[Saved data entries]
__________________________________________________
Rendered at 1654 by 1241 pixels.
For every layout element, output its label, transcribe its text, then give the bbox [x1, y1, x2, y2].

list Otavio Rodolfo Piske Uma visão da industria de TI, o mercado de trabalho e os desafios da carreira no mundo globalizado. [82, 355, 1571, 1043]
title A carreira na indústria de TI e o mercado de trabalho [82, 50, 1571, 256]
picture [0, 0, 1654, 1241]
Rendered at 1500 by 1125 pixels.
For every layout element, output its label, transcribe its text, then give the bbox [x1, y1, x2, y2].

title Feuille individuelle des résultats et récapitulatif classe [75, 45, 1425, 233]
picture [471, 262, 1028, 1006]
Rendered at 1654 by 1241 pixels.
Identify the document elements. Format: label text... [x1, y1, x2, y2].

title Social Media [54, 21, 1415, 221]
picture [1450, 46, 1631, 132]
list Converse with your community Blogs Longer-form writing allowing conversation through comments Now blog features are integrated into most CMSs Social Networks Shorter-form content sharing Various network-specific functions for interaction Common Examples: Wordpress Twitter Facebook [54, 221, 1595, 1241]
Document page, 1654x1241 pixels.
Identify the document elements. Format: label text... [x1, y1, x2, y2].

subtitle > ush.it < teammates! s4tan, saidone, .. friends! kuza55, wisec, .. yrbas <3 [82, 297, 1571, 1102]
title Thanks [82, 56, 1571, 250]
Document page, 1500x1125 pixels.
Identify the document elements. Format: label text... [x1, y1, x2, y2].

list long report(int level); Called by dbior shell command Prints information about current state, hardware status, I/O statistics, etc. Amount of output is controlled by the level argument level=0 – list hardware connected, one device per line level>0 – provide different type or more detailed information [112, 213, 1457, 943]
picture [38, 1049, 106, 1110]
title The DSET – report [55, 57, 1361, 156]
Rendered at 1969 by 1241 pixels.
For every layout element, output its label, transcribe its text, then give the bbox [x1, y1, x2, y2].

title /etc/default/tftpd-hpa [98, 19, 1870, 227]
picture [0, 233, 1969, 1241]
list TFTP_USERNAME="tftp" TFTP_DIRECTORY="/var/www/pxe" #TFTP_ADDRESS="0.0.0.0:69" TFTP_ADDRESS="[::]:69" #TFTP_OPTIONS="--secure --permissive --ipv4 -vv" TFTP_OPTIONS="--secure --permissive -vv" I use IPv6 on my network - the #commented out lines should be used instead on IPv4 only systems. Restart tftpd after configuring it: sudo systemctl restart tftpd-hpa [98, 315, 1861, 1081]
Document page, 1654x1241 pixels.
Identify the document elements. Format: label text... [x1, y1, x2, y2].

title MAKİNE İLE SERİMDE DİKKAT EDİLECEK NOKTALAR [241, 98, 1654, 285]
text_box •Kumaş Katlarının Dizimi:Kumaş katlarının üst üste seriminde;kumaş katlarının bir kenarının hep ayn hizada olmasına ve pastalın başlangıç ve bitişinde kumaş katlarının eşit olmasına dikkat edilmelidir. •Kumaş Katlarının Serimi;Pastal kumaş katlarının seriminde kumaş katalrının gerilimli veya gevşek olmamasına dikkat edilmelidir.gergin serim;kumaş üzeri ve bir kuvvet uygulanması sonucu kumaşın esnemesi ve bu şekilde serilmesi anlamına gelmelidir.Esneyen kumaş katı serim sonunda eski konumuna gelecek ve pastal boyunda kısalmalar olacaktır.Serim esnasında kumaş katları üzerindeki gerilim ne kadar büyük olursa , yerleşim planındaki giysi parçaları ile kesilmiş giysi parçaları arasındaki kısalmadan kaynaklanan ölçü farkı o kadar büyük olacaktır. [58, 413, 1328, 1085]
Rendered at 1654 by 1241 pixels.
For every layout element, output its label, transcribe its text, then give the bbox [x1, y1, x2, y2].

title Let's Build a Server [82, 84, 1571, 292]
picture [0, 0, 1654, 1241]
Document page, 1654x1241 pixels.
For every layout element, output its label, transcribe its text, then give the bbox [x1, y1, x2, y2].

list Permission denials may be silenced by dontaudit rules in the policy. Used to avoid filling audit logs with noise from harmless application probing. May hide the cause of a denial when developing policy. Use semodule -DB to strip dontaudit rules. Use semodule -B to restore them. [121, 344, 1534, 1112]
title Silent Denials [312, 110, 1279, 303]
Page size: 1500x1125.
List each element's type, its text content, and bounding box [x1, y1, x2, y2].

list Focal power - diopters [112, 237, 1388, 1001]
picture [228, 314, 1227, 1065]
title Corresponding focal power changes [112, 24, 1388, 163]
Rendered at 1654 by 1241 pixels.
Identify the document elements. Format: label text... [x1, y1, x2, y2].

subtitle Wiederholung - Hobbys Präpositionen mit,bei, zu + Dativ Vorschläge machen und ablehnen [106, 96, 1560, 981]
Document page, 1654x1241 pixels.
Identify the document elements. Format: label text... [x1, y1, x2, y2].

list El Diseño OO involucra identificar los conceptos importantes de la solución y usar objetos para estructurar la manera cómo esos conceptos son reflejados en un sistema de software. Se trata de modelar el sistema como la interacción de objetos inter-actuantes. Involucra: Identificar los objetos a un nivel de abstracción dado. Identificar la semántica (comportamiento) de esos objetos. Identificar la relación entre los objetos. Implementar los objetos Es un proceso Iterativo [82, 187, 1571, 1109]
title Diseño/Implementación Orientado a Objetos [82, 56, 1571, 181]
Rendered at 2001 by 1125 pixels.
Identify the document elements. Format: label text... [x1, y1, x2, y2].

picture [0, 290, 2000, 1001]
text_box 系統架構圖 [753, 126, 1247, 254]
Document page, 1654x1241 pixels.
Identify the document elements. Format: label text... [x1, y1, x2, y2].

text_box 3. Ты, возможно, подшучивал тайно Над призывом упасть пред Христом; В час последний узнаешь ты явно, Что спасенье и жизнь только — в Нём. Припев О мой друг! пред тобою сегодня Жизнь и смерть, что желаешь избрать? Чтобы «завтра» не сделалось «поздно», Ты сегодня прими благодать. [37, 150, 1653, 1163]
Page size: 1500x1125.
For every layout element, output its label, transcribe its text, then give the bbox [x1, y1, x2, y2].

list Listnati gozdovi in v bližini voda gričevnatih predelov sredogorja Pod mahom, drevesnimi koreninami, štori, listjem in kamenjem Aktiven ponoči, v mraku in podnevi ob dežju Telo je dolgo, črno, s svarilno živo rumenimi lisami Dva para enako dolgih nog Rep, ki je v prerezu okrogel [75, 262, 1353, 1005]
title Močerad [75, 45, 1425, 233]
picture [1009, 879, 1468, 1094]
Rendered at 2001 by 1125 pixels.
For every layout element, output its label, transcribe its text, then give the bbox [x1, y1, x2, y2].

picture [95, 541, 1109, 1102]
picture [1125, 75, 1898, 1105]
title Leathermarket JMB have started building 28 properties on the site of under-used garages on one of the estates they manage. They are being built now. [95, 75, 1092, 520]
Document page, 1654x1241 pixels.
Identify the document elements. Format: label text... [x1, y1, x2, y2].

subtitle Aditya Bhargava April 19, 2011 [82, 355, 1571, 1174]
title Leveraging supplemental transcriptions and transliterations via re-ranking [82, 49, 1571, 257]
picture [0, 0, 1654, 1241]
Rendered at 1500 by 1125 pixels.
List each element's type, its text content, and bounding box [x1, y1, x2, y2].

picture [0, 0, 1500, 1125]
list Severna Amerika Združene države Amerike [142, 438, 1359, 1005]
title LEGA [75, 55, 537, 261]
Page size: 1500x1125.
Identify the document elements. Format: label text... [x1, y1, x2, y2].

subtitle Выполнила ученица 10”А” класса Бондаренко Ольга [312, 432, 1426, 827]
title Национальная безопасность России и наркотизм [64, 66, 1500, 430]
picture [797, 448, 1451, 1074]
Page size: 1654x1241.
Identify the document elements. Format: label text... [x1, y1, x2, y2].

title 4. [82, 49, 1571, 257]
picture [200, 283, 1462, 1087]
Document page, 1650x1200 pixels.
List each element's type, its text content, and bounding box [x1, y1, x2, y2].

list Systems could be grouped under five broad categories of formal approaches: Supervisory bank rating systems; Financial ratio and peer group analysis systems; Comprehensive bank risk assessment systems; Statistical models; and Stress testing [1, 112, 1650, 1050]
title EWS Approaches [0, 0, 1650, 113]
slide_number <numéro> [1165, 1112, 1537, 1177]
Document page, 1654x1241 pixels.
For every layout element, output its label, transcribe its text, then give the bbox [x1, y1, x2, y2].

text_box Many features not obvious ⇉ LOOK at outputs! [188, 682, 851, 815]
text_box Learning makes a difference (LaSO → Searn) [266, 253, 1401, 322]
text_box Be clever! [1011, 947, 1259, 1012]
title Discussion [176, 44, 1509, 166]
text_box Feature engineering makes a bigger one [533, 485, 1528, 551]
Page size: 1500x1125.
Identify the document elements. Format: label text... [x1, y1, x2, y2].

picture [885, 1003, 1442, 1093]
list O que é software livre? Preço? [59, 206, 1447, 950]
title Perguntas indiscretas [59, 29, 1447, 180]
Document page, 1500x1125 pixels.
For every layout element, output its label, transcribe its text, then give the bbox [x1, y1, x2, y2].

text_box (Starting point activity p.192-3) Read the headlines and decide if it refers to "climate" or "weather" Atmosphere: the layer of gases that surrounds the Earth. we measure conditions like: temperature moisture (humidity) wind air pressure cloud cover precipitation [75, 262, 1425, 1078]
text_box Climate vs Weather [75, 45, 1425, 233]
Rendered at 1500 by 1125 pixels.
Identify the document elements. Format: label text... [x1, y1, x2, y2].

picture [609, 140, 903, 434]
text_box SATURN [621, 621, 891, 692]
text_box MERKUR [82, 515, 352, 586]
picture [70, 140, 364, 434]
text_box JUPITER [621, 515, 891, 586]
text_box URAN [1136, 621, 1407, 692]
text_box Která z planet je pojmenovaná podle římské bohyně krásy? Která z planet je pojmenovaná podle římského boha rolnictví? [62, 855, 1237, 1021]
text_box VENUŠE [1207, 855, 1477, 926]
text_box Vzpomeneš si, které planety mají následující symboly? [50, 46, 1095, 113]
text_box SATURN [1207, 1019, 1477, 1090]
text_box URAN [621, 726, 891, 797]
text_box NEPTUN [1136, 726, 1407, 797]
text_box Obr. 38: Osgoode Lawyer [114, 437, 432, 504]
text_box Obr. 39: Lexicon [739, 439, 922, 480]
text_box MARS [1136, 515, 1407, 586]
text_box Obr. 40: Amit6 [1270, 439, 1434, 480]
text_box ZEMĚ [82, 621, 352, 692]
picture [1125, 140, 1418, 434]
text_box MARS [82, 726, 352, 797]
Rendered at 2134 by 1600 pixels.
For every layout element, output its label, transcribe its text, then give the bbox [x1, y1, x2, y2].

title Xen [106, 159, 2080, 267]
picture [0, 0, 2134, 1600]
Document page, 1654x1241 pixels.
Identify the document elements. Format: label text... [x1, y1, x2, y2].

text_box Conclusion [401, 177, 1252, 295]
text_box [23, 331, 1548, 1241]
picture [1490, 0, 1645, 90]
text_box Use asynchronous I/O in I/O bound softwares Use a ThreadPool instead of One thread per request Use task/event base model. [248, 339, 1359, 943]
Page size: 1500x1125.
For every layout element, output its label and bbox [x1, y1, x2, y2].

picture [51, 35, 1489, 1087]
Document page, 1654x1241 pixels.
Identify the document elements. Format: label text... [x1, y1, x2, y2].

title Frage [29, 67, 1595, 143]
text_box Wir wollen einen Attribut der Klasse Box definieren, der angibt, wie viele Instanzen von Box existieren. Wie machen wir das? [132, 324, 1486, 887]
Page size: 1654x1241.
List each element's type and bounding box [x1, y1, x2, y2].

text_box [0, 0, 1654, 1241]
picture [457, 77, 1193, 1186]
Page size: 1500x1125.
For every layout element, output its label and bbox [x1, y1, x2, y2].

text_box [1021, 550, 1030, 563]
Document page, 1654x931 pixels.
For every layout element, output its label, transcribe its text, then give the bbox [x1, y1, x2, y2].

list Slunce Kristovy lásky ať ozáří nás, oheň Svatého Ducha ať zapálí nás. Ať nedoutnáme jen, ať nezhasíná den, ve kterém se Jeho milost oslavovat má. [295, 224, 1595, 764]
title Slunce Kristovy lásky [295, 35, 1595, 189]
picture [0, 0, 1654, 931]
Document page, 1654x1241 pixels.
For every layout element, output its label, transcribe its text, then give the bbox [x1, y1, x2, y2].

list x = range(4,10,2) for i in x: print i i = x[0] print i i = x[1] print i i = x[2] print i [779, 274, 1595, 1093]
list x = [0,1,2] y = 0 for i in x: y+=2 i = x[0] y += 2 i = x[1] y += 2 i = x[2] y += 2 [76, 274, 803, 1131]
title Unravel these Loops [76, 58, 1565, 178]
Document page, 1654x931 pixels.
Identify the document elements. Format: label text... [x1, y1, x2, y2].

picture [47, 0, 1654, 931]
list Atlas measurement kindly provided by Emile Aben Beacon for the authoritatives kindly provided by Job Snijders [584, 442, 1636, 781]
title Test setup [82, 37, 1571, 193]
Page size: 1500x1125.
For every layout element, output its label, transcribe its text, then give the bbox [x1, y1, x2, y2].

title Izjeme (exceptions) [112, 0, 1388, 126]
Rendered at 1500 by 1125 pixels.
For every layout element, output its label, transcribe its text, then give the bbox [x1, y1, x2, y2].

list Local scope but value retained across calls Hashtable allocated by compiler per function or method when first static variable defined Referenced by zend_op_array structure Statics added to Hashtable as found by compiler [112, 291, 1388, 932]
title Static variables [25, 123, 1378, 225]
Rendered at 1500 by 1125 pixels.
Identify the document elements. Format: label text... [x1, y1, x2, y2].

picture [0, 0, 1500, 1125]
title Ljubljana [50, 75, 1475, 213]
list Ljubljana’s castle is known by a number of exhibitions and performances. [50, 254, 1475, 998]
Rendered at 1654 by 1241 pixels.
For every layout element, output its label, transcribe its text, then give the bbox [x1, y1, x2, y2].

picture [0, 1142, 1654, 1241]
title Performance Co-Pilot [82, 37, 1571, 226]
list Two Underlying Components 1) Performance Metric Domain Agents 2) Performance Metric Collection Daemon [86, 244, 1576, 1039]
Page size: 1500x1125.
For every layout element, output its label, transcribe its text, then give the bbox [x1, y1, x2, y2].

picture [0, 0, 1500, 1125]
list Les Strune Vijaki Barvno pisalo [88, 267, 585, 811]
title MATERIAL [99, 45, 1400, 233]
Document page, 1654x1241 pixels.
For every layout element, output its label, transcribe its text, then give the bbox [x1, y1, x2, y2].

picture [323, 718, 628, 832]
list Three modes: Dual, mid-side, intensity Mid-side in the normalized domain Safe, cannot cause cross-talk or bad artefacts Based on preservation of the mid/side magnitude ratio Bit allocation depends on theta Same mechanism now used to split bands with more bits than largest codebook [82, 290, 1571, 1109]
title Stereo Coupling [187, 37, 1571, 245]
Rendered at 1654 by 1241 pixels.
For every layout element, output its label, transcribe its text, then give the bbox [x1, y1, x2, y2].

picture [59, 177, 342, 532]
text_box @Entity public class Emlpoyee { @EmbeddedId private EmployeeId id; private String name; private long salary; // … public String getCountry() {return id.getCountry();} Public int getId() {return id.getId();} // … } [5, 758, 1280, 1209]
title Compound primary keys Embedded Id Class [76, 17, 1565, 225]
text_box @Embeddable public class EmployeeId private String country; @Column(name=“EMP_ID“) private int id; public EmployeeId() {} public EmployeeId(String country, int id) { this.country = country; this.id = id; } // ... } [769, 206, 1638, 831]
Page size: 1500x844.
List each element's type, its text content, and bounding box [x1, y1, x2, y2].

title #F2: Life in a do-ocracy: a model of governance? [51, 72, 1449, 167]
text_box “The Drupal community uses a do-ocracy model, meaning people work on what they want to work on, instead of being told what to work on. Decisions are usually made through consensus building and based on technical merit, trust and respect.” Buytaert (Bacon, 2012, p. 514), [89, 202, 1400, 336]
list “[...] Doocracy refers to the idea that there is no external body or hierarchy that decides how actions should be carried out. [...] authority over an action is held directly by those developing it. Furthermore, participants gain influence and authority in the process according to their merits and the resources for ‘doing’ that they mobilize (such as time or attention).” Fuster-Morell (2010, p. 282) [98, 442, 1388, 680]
__________________________________________________
** Task to carry out **
Can you transcribe the data character for character, from its first line through the line containing "list Otavio Rodolfo", with both of those lines included?

** Result for this exercise **
Rendered at 1654 by 1241 pixels.
For every layout element, output its label, transcribe its text, then give the bbox [x1, y1, x2, y2].

list Otavio Rodolfo Piske Uma visão da industria de TI, o mercado de trabalho e os desafios da carreira no mundo globalizado. [82, 355, 1571, 1043]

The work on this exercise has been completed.